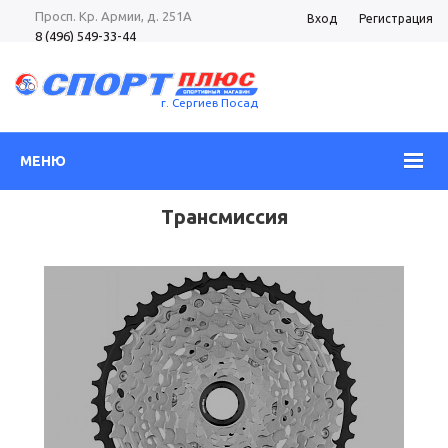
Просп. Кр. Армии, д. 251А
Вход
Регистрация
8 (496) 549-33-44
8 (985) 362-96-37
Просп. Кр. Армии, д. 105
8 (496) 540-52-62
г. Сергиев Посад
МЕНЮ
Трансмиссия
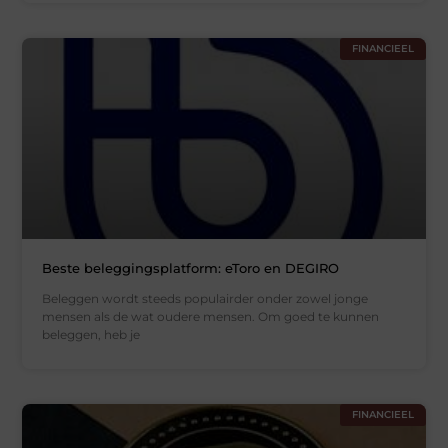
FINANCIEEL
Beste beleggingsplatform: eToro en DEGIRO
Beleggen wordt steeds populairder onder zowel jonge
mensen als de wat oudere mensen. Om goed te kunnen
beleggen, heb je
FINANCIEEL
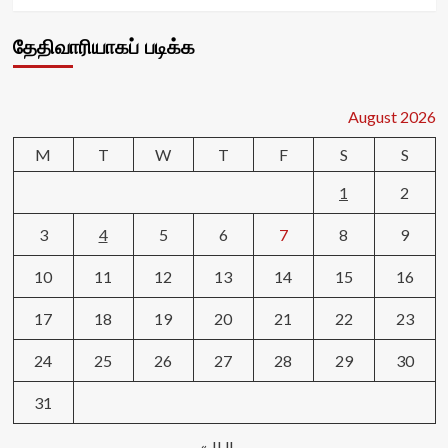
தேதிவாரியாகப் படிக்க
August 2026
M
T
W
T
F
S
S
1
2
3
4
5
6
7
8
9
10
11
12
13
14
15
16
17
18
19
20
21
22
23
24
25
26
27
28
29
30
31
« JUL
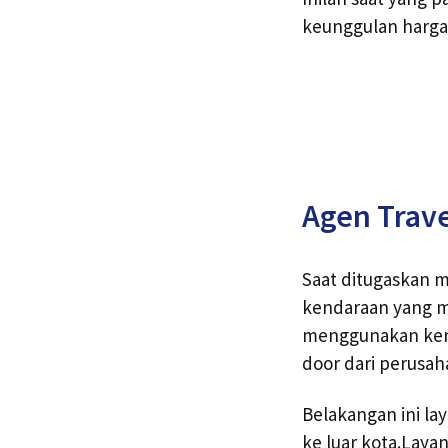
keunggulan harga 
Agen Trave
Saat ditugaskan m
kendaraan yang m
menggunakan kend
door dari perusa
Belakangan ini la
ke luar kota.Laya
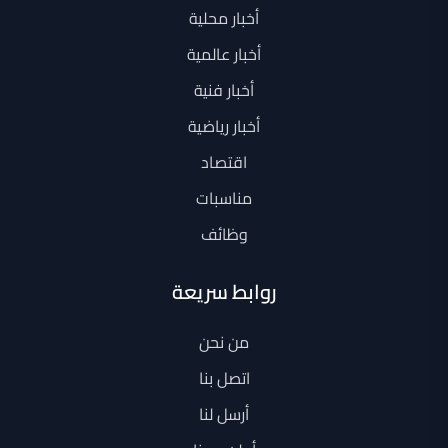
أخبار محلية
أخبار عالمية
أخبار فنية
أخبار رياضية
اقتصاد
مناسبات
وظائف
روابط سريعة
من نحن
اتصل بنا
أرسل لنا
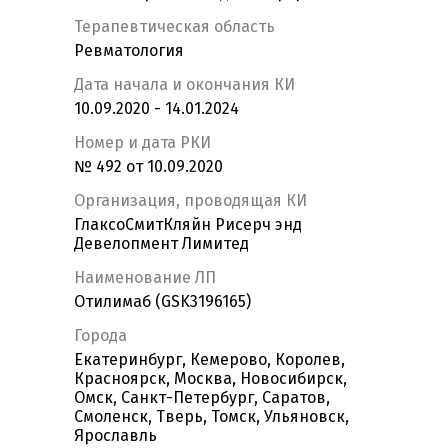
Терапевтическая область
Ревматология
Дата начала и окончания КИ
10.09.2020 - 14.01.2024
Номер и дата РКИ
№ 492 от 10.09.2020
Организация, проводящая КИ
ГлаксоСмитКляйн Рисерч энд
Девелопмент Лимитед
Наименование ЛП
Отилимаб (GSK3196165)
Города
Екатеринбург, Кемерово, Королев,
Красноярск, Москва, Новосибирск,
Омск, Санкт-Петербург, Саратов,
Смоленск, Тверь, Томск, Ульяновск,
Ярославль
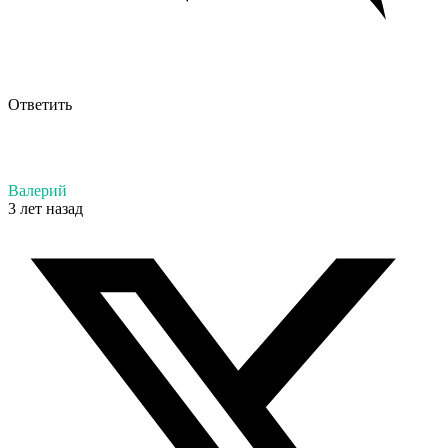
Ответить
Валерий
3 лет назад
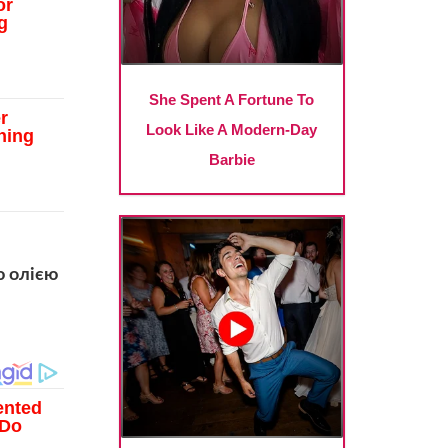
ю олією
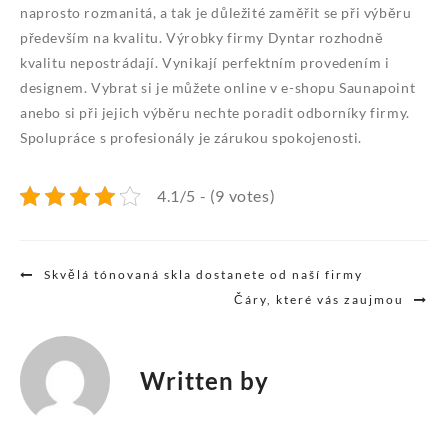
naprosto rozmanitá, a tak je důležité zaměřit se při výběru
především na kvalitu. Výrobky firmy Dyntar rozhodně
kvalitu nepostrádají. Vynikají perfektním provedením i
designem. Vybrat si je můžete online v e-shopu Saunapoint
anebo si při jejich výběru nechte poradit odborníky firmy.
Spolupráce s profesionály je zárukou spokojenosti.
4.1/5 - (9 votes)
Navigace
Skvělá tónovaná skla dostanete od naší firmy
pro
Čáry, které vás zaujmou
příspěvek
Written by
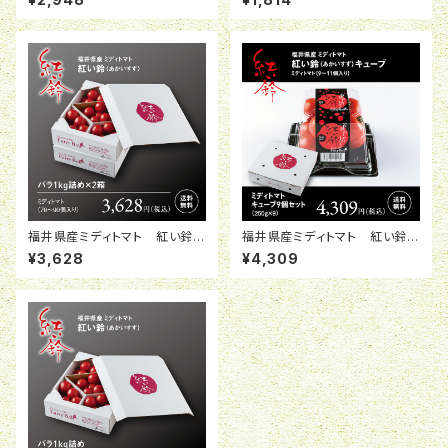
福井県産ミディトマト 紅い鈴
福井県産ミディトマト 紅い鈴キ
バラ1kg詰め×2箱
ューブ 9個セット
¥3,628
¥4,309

* _Work instructions_
Repeat exactly the lines above, from the line containing "Девелопмент Лимитед" through the last line of the records, inclusive; omit any pictures.

* _Expected answer_
Девелопмент Лимитед
Наименование ЛП
Отилимаб (GSK3196165)
Города
Екатеринбург, Кемерово, Королев,
Красноярск, Москва, Новосибирск,
Омск, Санкт-Петербург, Саратов,
Смоленск, Тверь, Томск, Ульяновск,
Ярославль
Ответить
Валерий
3 лет назад
ю олією
naprosto rozmanitá, a tak je důležité zaměřit se při výběru
především na kvalitu. Výrobky firmy Dyntar rozhodně
kvalitu nepostrádají. Vynikají perfektním provedením i
designem. Vybrat si je můžete online v e-shopu Saunapoint
anebo si při jejich výběru nechte poradit odborníky firmy.
Spolupráce s profesionály je zárukou spokojenosti.
4.1/5 - (9 votes)
Navigace
Skvělá tónovaná skla dostanete od naší firmy
pro
Čáry, které vás zaujmou
příspěvek
Written by
福井県産ミディトマト 紅い鈴
福井県産ミディトマト 紅い鈴キ
バラ1kg詰め×2箱
ューブ 9個セット
¥3,628
¥4,309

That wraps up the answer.